Notice from the first two given pairs, that the first given duration (interval) starts at day 1 and ends at day 5, while the second given pair starts at day 3 and ends at day 7. There is overlapping here, giving a longer duration of 7-1 = 6 days.

Notice from the second and third given pairs, that the second given pair ends at day 7 and the third given pair starts at day 10. There is a time gap here (no overlapping). So the longest time-span so far, is 6 days, from day 1 to day 7, consisting of the first and second given duration (interval) pairs, with an overlap.

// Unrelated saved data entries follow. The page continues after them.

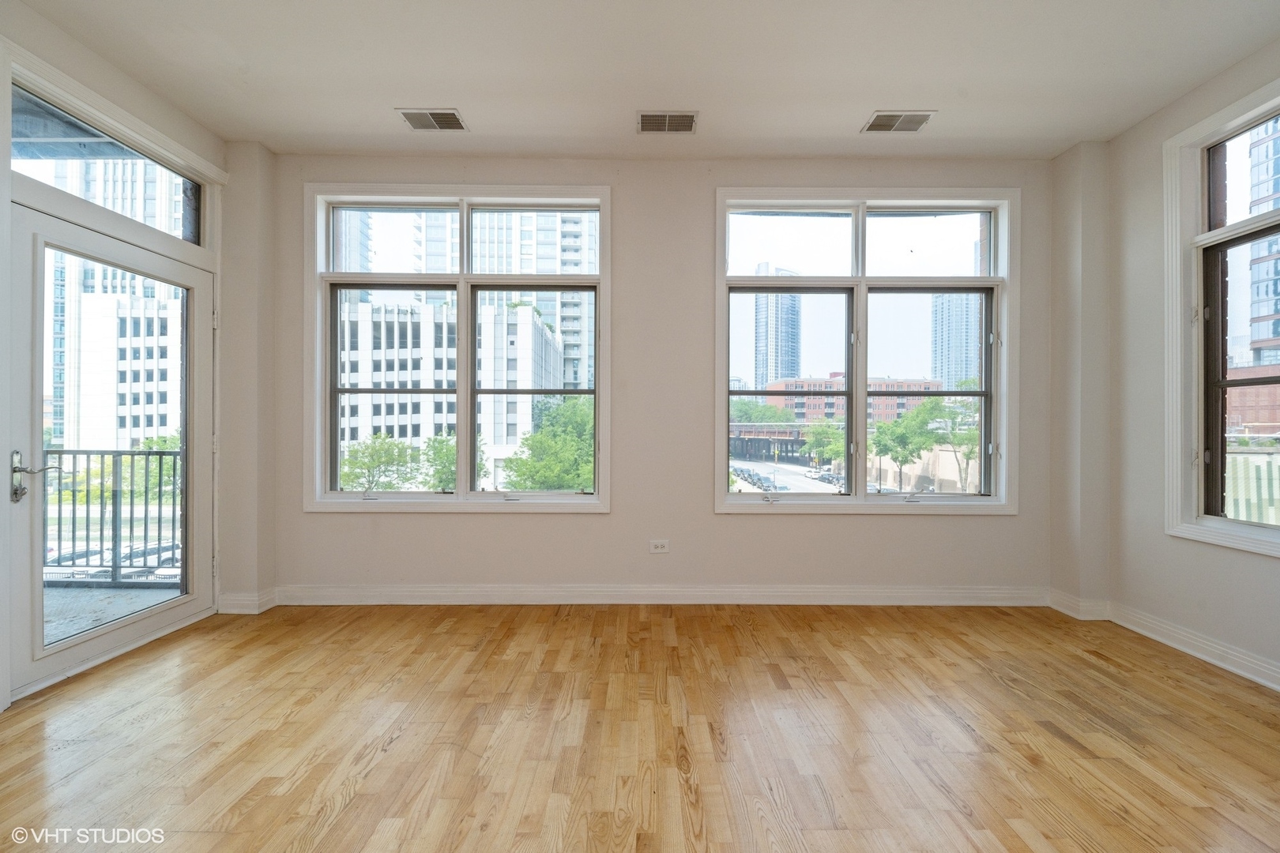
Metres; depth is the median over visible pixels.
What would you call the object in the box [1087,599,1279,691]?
baseboard
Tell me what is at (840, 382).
brick building
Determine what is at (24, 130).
transom window
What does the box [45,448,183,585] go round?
balcony railing
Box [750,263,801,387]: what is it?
skyscraper
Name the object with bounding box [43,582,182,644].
balcony floor
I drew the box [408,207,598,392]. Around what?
high-rise building
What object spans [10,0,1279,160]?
ceiling
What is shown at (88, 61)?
left wall
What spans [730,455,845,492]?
street
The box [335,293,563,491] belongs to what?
white building
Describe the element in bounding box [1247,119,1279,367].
high-rise building
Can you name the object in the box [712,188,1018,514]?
double window
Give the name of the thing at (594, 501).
window
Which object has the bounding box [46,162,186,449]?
high-rise building
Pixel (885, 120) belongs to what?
ceiling vent
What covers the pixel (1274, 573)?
right wall
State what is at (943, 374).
high-rise building
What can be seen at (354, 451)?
tree
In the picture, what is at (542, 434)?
tree
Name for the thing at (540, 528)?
back wall
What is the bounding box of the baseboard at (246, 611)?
[218,587,278,614]
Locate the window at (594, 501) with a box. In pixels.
[304,182,610,513]
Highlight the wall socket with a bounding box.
[648,538,669,552]
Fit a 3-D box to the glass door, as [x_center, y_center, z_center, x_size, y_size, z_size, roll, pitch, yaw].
[-2.611,0.110,2.599,0.150,2.016,0.904,0,0,0]
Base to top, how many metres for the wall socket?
0.080 m
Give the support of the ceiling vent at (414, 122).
attached to the ceiling
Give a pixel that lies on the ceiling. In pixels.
(867, 100)
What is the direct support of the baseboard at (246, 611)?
attached to the left wall at (88, 61)
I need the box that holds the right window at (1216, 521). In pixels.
[1162,77,1279,556]
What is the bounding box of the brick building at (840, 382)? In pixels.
[764,374,943,423]
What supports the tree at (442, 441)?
on the ground
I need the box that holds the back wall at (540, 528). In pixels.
[244,153,1060,605]
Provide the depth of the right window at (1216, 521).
2.57 m
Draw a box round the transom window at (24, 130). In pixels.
[11,84,205,242]
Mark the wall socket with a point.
(660, 546)
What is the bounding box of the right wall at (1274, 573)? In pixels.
[1082,30,1279,690]
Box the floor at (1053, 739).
[0,602,1279,852]
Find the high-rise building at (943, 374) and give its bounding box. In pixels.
[929,291,978,389]
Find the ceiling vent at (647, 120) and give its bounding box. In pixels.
[636,109,698,134]
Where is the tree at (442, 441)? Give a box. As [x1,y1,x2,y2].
[421,432,486,491]
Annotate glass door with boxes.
[9,180,212,700]
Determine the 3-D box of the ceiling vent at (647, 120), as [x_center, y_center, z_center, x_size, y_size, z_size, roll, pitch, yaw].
[0.151,-1.702,2.804,0.327,0.011,0.201,0,0,0]
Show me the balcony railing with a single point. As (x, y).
(131, 513)
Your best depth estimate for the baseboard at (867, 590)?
3.18 m
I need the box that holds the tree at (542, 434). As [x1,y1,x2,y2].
[503,395,594,491]
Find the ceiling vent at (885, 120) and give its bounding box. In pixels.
[861,109,936,133]
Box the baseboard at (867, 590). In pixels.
[277,583,1052,607]
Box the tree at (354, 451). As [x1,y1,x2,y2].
[338,431,422,491]
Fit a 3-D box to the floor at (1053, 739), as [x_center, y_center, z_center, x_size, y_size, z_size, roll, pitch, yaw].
[0.100,1.192,0.795,5.806,0.117,5.680,0,0,0]
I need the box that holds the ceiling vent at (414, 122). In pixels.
[396,107,469,132]
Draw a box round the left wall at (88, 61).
[0,0,251,720]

Notice from the third and (last) fourth given pairs, that the third given duration starts at day 10 and ends at day 15, while the fourth given pair starts at day 12 and ends at day 18. There is overlapping here, giving a longer duration of 18-10 = 8 days. The longest time-span so far is 8 days, longer than the previous 6 days.

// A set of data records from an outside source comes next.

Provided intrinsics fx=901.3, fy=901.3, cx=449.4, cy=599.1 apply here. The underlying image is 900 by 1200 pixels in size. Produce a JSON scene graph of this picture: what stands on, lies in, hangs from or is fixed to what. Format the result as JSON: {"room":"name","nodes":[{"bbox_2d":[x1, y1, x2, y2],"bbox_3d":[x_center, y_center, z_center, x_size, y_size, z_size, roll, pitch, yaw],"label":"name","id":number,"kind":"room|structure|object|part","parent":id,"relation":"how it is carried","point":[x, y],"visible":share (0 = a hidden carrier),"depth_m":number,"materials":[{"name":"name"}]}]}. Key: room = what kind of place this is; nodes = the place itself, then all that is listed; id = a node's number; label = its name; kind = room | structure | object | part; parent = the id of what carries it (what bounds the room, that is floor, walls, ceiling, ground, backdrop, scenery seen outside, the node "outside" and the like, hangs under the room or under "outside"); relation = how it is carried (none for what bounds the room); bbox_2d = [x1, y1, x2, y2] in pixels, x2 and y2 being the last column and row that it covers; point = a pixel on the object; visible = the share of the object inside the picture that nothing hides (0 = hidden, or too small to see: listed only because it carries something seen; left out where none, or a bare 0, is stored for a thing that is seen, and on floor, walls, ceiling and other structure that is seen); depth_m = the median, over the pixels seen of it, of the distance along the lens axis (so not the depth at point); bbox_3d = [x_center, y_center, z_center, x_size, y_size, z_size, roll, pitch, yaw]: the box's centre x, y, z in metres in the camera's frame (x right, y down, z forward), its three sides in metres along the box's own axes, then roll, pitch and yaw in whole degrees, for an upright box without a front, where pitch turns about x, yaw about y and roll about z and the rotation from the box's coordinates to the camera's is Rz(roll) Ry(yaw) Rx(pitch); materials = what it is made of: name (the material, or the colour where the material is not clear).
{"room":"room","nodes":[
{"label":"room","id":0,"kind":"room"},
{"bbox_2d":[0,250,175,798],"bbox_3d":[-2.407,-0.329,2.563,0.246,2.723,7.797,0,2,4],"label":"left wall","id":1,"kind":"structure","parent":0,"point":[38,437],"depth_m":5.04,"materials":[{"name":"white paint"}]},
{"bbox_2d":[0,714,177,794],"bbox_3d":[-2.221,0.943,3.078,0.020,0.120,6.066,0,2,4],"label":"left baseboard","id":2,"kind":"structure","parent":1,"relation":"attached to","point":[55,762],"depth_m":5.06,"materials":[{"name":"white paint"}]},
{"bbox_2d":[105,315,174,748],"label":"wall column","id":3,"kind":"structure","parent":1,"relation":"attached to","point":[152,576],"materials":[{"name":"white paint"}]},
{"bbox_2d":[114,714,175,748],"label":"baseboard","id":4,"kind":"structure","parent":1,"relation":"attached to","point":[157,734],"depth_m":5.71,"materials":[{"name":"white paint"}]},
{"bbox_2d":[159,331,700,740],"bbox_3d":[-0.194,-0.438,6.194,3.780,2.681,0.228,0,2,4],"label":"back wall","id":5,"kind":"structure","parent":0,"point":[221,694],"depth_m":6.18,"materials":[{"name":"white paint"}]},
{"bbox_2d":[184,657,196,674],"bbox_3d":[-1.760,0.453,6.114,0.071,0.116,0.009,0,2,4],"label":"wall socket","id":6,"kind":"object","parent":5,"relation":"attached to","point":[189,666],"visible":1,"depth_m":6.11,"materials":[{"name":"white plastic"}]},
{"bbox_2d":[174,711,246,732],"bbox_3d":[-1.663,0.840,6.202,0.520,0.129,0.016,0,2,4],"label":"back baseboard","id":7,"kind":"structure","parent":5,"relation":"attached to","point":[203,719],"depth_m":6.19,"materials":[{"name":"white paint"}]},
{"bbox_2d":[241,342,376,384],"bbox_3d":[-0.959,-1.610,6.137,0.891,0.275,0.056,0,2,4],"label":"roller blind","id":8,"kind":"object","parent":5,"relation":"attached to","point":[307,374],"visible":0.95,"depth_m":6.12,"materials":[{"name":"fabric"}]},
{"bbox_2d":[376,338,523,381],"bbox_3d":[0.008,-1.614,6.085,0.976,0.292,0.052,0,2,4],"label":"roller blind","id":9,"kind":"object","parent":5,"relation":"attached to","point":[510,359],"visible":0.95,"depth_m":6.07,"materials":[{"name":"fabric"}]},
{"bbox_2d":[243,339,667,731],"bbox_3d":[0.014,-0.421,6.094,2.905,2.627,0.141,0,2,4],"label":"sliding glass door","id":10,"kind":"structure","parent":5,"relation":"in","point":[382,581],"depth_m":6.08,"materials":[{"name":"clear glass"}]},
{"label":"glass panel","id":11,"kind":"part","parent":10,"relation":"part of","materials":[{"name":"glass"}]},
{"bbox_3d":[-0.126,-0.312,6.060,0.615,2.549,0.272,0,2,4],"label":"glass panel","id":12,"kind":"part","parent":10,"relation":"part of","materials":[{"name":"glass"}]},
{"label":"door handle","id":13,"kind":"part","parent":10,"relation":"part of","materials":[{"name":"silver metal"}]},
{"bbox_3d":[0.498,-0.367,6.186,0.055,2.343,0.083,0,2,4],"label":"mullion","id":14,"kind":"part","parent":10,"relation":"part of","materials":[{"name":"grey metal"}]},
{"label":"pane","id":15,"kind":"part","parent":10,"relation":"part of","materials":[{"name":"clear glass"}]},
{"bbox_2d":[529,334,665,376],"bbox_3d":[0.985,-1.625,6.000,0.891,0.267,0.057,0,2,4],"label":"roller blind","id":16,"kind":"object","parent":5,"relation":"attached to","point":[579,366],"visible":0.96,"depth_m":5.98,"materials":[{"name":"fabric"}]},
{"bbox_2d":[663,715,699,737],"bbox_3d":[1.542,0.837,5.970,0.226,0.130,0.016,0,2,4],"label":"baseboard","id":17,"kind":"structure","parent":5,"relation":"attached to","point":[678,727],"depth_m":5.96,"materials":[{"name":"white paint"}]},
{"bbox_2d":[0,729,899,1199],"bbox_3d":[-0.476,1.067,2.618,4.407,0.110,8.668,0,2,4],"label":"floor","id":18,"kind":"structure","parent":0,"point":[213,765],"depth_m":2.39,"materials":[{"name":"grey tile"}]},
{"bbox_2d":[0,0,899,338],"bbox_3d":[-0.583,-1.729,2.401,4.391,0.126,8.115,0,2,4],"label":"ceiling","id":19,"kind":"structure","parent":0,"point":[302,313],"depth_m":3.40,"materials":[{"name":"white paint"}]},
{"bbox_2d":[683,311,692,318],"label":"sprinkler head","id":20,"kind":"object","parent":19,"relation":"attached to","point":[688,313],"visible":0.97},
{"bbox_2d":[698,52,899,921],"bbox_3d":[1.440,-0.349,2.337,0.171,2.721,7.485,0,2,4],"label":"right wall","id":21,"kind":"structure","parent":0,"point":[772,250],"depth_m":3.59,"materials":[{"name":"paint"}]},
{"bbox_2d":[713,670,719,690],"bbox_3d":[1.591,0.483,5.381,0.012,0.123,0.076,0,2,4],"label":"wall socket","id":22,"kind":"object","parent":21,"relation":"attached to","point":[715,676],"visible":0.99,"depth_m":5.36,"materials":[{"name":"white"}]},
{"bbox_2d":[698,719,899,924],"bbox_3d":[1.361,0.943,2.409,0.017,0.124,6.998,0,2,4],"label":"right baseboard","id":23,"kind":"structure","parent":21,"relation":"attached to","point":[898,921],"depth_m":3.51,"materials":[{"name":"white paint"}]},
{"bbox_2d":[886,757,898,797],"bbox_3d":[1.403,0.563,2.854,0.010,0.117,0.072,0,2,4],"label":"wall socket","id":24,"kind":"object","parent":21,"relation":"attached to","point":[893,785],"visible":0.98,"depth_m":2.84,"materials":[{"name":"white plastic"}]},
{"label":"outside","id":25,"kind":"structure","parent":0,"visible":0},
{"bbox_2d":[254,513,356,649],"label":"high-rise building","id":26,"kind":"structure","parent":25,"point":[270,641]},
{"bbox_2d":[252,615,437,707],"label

The list of pairs in the whole set, has been exhausted. The search for the longest time-span should end here, with the longest time-span of 8 days.

Algorithm

- Create an object of objects, where the principal object is the whole given set, and the sub-objects are the given duration pairs.
- Sort the sub-objects (pairs) by startDate.
- Scan linearly, the sorted list of pairs, looking for overlappings and gaps as illustrated in the above manual-run-through.

The Program

The program using the above sample pairs and whole set (principal object) is (read the code and comments):

#include 
#include     //for the qsort() function

// Structure to represent an interval (sub-object)
typedef struct {
    int start;
    int end;
} Interval;

// Comparison function to sort intervals by start time
int compareIntervals(const void* a, const void* b) {
    Interval* int1 = (Interval*)a;
    Interval* int2 = (Interval*)b;
    return int1->start - int2->start;
}

// Function to calculate maximum timespan covered
int MaxTimespan(Interval arr[], int n) {    //n is number of subsets (pairs)
    if (n <= 0) return 0;

    // Sort intervals based on StartDate - O(N log N)
    qsort(arr, n, sizeof(Interval), compareIntervals);

    int maxTimespan = 0;
    int actualStartDate = arr[0].start;
    int actualEndDate = arr[0].end;

    // Linear scan to merge intervals - O(N)
    for (int i = 1; i < n; i++) {
        // If current interval overlaps or is contiguous with active range
        if (arr[i].start <= actualEndDate) {
            if (arr[i].end > actualEndDate) {
                actualEndDate = arr[i].end; // Extend the current range
            }
        } else {
            // No overlap, calculate span of previous, move to next
            int currentSpan = actualEndDate - actualStartDate;
            if (currentSpan > maxTimespan) maxTimespan = currentSpan;

            actualStartDate = arr[i].start;
            actualEndDate = arr[i].end;
        }
    }

    // Final check for the last interval group (complete range of subsets)
    int finalSpan = actualEndDate - actualStartDate;
    if (finalSpan > maxTimespan) maxTimespan = finalSpan;

    return maxTimespan;
}

int main() {
    Interval intervals[] = {{1, 5}, {10, 15}, {3, 7}, {12, 18}};    //principal object is a set (complete range)
    int n = sizeof(intervals) / sizeof(intervals[0]);

    int result = MaxTimespan(intervals, n);
    printf("Longest timespan covered: %d\n", result);

    return 0;
}

The output is:

    Longest timespan covered: 8

Time Complexity

Sorting intervals by their start date takes O(N.log₂N) time.
Merging and calculating the max timespan requires one pass through the sorted intervals, taking O(N) time.
Complete time complexity is O(N.log₂N + N).